### WORK TASK
Among the entries below, find the lines with the word "along" and copy them.

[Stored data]
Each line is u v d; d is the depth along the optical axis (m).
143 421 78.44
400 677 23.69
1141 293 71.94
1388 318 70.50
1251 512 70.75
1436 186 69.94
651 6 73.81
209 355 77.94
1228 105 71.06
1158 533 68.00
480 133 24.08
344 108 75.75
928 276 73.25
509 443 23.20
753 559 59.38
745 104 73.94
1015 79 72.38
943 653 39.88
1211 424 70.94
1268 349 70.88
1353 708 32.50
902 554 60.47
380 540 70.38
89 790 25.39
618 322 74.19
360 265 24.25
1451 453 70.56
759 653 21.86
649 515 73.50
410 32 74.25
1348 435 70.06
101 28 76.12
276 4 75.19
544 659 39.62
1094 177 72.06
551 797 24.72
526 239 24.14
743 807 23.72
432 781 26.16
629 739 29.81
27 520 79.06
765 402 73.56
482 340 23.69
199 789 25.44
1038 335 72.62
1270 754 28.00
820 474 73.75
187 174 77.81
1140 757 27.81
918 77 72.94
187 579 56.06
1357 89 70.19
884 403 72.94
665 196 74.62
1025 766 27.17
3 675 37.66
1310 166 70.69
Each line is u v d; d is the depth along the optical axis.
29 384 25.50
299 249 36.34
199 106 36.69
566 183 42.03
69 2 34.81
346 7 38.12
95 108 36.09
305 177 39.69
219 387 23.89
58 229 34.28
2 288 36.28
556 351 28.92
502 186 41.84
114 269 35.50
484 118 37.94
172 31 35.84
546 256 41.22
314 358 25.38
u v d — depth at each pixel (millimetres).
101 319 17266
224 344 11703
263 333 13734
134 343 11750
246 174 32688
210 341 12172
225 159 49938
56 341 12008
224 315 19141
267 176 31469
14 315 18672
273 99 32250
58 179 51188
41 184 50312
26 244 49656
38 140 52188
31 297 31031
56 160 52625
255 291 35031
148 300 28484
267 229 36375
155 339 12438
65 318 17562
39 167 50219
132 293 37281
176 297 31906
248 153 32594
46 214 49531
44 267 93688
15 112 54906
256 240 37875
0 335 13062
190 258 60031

### ANSWER BOX
Each line is u v d; d is the depth along the optical axis (m).
Each line is u v d; d is the depth along the optical axis.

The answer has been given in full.